The title of his presentation will be ‘A Contract-Based Framework for Integrated Demand Response Management in Smart Grids’.
As a complex cyber-physical system, smart grid involves three closely-related subsystems – the operating system and control algorithms, the physical components and devices, and the sensing and computation devices or embedded implementation platform. In the traditional top-down approach, the control algorithm, the physical components, and the embedded platform are designed separately leading to suboptimal systems. Smart grid ecosystem has been going through major upgrades in three verticals: 1) new hardware such as solar panels, wind generation turbines, and plug-in electric vehicles, 2) new sensing devices such as smart meters and smart thermostats, and 3) new communication and computation infrastructure such as the broadband two-way communication and cloud computation. Consequently, these breakthroughs in hardware and software have paved the way for new operational schemes, such as automated demand response and ancillary service from some unlikely sources such as buildings.
In this new paradigm, buildings are beginning to play new roles in the operation of the smart grid as entities for trading energy in real-time. As a result, the need for re-designing the smart grid architecture and operation is more apparent than ever. We propose an operating system that aggregates all the data from disparate data sources across the whole smart grid value chain, applies analytics on the data. The proposed operating system leverages a dynamic contractual framework that in real-time analyzes the requirements of the grid on one side, and requirements of the building on the other side and performs optimal operation of the whole system while taking into account the constraints of all the components of the grid from buildings to electric vehicle charging station all the way up to the generation units.
Mehdi Maasoumy is a Senior Data Scientist at C3 Energy where he is responsible for developing machine learning algorithms for smart grid applications both in supply side such as revenue protection and load forecasting, and in demand side such as energy disaggregation and customer segmentation. He received his PhD from University of California at Berkeley in 2013. His PhD research involved Model Predictive Control, Machine Learning and Optimization, applied to Cyber-Physical Systems specifically energy systems.
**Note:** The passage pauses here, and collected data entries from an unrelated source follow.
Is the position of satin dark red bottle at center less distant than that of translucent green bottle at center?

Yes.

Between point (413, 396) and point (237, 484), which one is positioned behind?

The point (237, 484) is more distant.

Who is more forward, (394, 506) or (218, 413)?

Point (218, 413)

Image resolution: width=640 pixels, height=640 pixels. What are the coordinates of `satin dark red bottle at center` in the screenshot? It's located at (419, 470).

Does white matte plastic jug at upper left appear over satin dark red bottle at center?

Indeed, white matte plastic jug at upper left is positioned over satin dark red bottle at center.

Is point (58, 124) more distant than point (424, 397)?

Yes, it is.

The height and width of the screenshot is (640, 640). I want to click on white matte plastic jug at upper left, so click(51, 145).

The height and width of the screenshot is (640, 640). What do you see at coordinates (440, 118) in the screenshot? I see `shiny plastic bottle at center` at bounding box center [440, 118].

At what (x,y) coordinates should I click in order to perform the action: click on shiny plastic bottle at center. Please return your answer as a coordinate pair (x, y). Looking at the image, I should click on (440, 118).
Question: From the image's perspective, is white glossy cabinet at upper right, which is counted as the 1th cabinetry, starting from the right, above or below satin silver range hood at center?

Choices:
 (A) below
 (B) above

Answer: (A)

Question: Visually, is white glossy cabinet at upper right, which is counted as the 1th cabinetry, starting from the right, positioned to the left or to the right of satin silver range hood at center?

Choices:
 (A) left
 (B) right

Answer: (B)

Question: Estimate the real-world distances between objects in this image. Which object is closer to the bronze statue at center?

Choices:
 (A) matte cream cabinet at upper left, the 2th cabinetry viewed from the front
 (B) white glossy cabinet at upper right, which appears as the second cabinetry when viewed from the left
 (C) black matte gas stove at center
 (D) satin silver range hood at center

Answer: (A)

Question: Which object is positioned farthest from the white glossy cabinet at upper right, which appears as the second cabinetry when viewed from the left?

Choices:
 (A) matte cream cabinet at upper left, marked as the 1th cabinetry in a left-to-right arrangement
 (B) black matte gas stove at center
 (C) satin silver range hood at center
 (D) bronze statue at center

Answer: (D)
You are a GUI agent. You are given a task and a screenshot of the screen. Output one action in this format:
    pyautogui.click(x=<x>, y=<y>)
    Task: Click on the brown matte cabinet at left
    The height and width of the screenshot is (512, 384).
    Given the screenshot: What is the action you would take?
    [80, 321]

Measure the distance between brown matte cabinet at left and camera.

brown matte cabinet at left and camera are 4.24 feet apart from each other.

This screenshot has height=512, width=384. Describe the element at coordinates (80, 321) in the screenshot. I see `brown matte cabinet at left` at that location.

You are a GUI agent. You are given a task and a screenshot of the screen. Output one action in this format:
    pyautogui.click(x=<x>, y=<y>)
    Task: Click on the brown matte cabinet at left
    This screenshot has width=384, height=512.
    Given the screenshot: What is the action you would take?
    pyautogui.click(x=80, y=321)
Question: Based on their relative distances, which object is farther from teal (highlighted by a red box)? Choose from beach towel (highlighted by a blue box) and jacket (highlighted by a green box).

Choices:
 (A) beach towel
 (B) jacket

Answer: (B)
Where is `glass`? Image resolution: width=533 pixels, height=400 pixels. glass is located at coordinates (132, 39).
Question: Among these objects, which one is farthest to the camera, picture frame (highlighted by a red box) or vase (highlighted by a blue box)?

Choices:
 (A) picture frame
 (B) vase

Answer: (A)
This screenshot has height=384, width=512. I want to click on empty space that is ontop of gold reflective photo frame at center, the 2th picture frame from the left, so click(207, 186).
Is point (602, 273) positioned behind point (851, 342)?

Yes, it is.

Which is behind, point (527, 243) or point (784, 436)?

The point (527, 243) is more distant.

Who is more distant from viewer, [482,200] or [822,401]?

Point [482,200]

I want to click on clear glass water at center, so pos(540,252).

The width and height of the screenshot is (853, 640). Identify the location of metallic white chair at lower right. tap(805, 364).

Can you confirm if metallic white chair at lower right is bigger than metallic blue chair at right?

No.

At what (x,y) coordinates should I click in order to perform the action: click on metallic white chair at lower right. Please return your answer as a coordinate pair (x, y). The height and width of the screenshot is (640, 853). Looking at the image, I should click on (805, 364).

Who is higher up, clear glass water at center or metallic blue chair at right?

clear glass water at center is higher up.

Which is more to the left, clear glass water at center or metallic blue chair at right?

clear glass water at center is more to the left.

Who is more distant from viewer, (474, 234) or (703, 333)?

He worked on smart buildings control systems, optimal resource allocation in smart grid and aircraft electric power distribution systems during his PhD. He has authored more than 30 peer-reviewed conference and journal papers and a book chapter in the area of optimal control and machine learning applied to cyber-physical systems such as power systems. He has won several academic awards. He is the recipient of the Best Student Paper Award at the International Conference on Cyber-Physical Systems (ICCPS 2013), Best Student Paper Award finalist at the ASME Dynamic Systems and Control onference (DSCC 2013), and Best Student Paper Award finalist at the IEEE American Control Conference (ACC 2014). He serves on the technical program committee of several academic conferences such as IEEE Green Energy and Systems Conference (IGESC) and IEEE International Symposium on Nano-electronic and Information Systems (iNIS) and IEEE Silicon Valley Computer Society.